As new ideas come into place, we may occasionally want to have a space rezoned or changed entirely. New changes to our city’s bylaws are able to help utilize land in a better way. Subdivisions allow landowners to split or subdivide large lots over 50 feet wide, into smaller 25 foot lots that can be used for skinny homes. There are processes in place to accommodate these requests and include a Land Development Application to be submitted.
Older communities are known for having mature streetscapes and lush environments with an undeniable persona. Many families currently residing within these neighborhoods want to ensure that the character of their beloved community remains intact. The city has made tremendous efforts to incorporate discussions and panels so that everyone involved in the process could voice their opinions and put together a process that could work for all. One of the solutions was creating a Mature Neighborhood Overlay in addition to the zoning requirements seen in each community.
Aspects to keep in mind regarding the Mature Neighborhood Overlay
If you plan on selecting your new home in an Infill community, part of the process is to engage with the current residents and to share your excitement. Some areas require neighborhood approval in order to take the next steps. Details such as the process and timeline of the build will help them to understand what you plan to achieve and prepare them for any potential disruptions happening around them. It will give them confidence that you’ve done your research on permitting and that there is a plan in place to keep the site maintained.

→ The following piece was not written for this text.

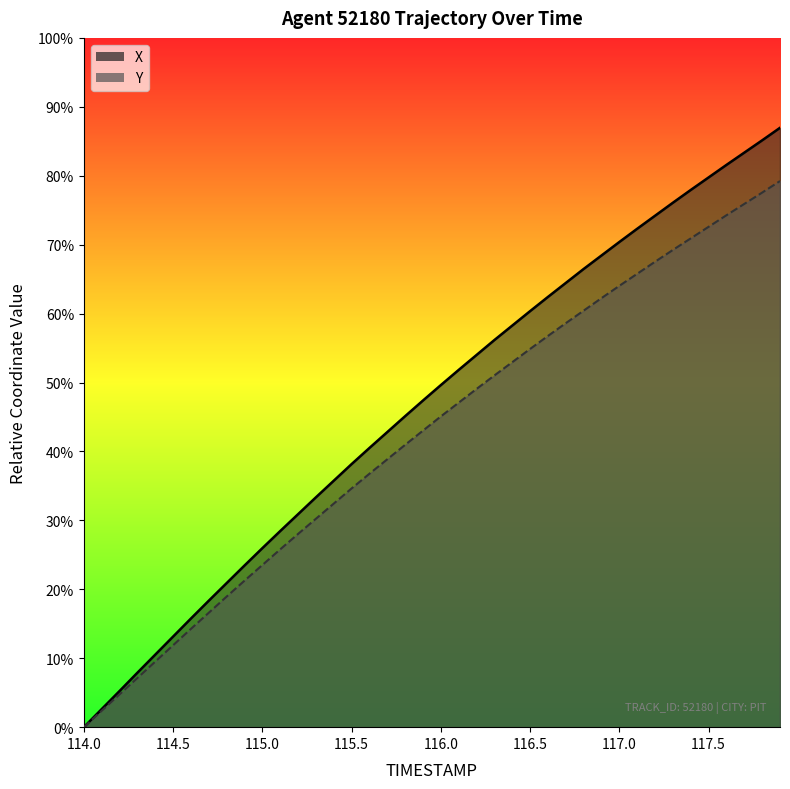

True or false: Y has more than 2 points higher than both neighbors.

False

Planning your home with your custom builder
Even with a wide selection of custom home builders in Edmonton, not every builder has the same expertise for Infill development. Finding a builder who has experience will help ensure that your process goes smoothly and will help you be realistic with the timeline and costs involved. As an example, you have the opportunity to converse directly with our in-house architectural team at Kanvi. Because we've created Infill homes in the past, our process has been refined and we take a detail-orientated approach. We make sure to discuss any special requirements for your property and create personalized ideas for your custom design.
It is also important to consider the resale value of your Infill home with your builder. They can help you consider the value of the overall home compared to other properties in the neighbourhood. By doing so, you'll set the right expectations on what your home will be worth and it'll be less difficult to sell in the future.
Custom builders will also handle the permitting process and obtain the approvals so that the next steps can be achieved. Make sure to discuss any demolition requests if needed. If you already own the property, you will usually be required to provide land topography as well as a Block Face survey that can be acquired through companies specializing in geomatics. These items will help your builder find out where your home will sit best on the lot as per regulations and guidelines.
Be sure to discuss any concerns with your builder such as damages occurring to the trees, street, or neighboring properties. We recommend discussing the practices being used by the construction team to compliment the research you’ve done so that you may prevent any issues that could arise in the process.